Reproduce every line of the listing below word for word, but leave the pictures out of your answer.

* * * * * * * * *

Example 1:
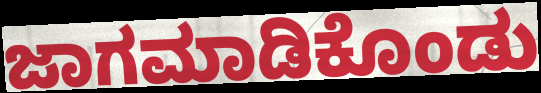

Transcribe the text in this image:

ಜಾಗಮಾಡಿಕೊಂಡು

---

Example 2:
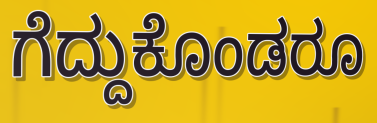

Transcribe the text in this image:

ಗೆದ್ದುಕೊಂಡರೂ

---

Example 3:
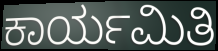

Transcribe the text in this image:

ಕಾರ್ಯಮಿತಿ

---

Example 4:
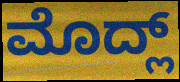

* * * * * * * * *

▶ **Result below**
Example 1:

Transcribe the text in this image:

ಜಾಗಮಾಡಿಕೊಂಡು

---

Example 2:

Transcribe the text in this image:

ಗೆದ್ದುಕೊಂಡರೂ

---

Example 3:

Transcribe the text in this image:

ಕಾರ್ಯಮಿತಿ

---

Example 4:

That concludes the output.